PARIS (Reuters) – The main European stock markets are expected to rise at the opening on Monday, in a wait-and-see context before the publication of inflation data in the United States and Europe this week.

The first available indications indicate that the Parisian CAC 40 would increase by 0.19% at the opening. Futures contracts on the FTSE in London suggest an opening advance of 0.15%, compared to 0.15% for the Dax in Frankfurt, and 0.24% for the EuroStoxx 50.

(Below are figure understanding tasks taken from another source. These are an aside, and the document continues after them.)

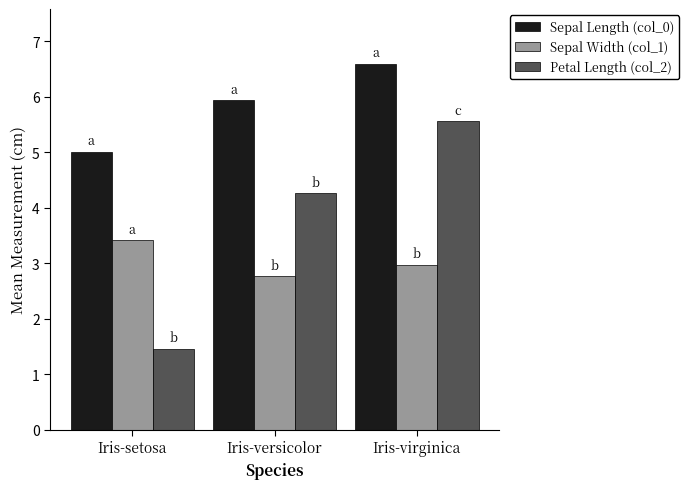

What is the sum of all Sepal Width (col_1) values?

9.2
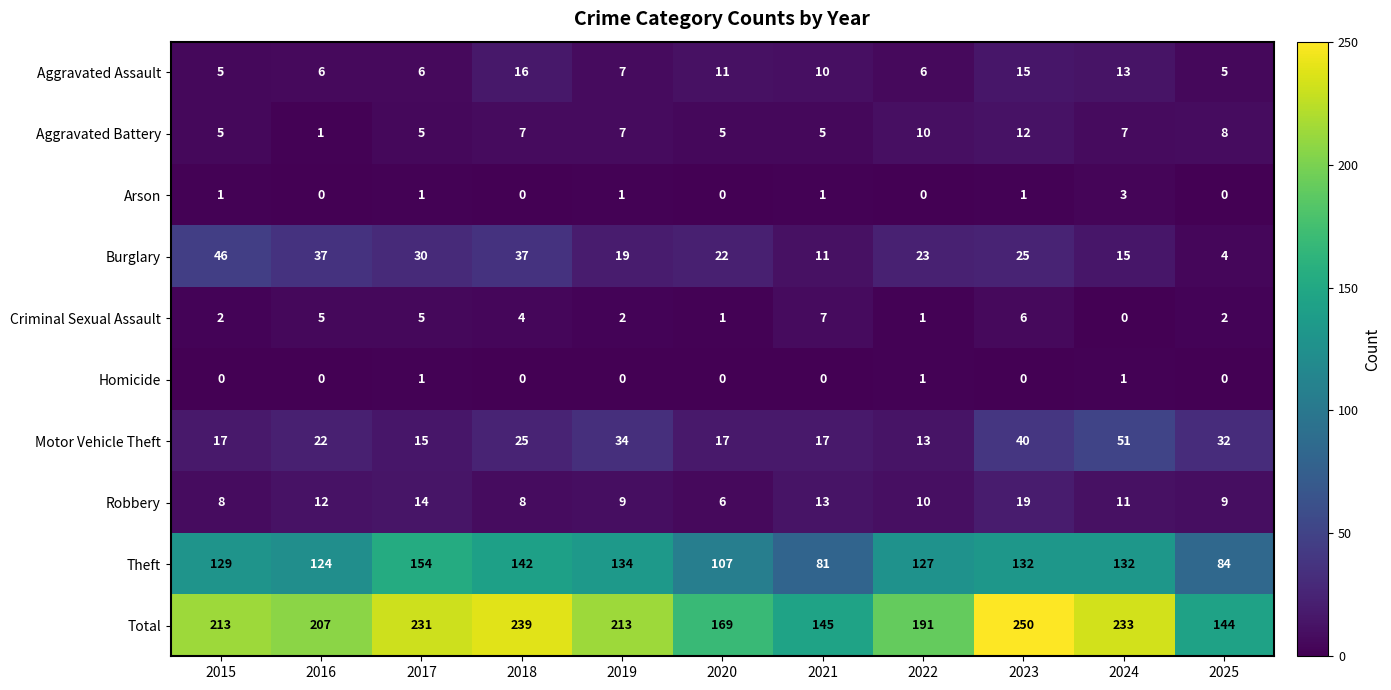

What is the difference between the maximum and minimum values in the Aggravated Battery series?

11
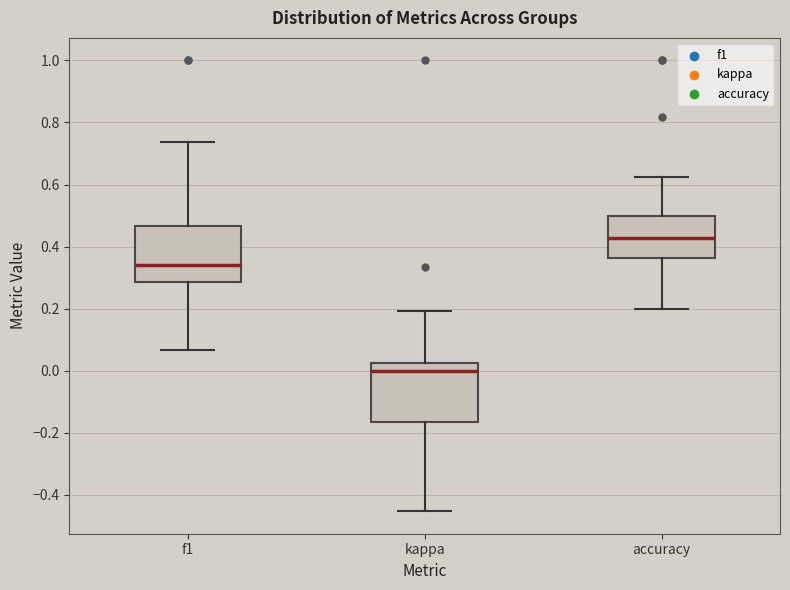

Which box has the highest median line?

accuracy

The path of the Federal Reserve’s rates continues to dictate the tone of the markets: investors have not paid attention to either the rise in inflation expectations suggested by the Michigan confidence indicator, published on Friday, nor to the fall in outlook for the United States’ rating to “negative” by the rating agency Moody’s.

Investors remain focused on the publication of key indicators in the United States this week: inflation on Tuesday, and retail sales – reflecting consumer resistance – on Wednesday.

Upward surprises on these indicators would be bad news, indicating that monetary policy may not be restrictive enough to bring inflation and activity under control.

In the euro zone, GDP and inflation are expected on Tuesday and Friday.

“Financial markets seem to think the tightening cycle is over: futures imply that another rate hike is only 30% likely, and that nearly three 25 basis point rate cuts will have take place before Christmas next year”, remind Rabobank strategists.

“There seems to be a disconnect between what the central bank is saying (higher for longer), and what traders are hearing.”



The New York Stock Exchange ended up on Friday, driven by technology and growth stocks thanks to the easing of bond yields, before a new week rich in indicators.

The Dow Jones index gained 391.16 points (+1.15%) to 34,283.1 points. The broader S&P-500 posted its biggest closing increase since September 19. It took 67.89 points, or 1.56%, to 4,415.24 points. The Nasdaq Composite recorded an increase of 276.66 points (+2.05%), its largest percentage increase since May 26, to 13,798.11 points.


The Tokyo Stock Exchange ended stable on Monday, following profit-taking by investors. The Nikkei index finished moderately higher (+0.05%) at 32,585.11 points and the broader Topix finished unchanged at 2,336.61 points.

Semiconductor sector stocks rose in the wake of the Nasdaq’s sharp rise on Friday: Chip creation equipment maker Tokyo Electron jumped 1.74% and chip test equipment maker Advantest gained 1.53%.

Chinese indices are hesitant, with markets worried about the state of the Chinese economy even though a meeting planned for Wednesday between American President Joe Biden and his Chinese counterpart Xi Jinping raises hopes of an easing of tensions between the two countries. The Shanghai SSE Composite is stagnating, the CSI 300 loses 0.34%, the Hong Kong Hang Seng index nibbles 0.16%.


American yields are stable, in a context with poor publication of indicators.

The ten-year Treasury yield rises 2.2 bps to 4.6498%, while the two-year rate is static at 5.0581%.


Trading on the currency markets does not show a marked direction, with investors remaining wait-and-see.

The dollar is standing still against a basket of reference currencies, while the euro is immobile at 1.0685 dollars. The pound sterling gained 0.07% to 1.223 dollars.

In Asia, the yen weakened by 0.17% to 151.76 yen per dollar, while the Australian dollar stagnated at 0.6364 dollars.


Oil is falling, worrying about the state of demand in the United States and China, while indicators published last week showed a slowdown in American oil consumption and a slump in Chinese exports.

Brent lost 0.74% to $80.83 per barrel, with light American crude (West Texas Intermediate, WTI) dropping 0.79% to $76.56.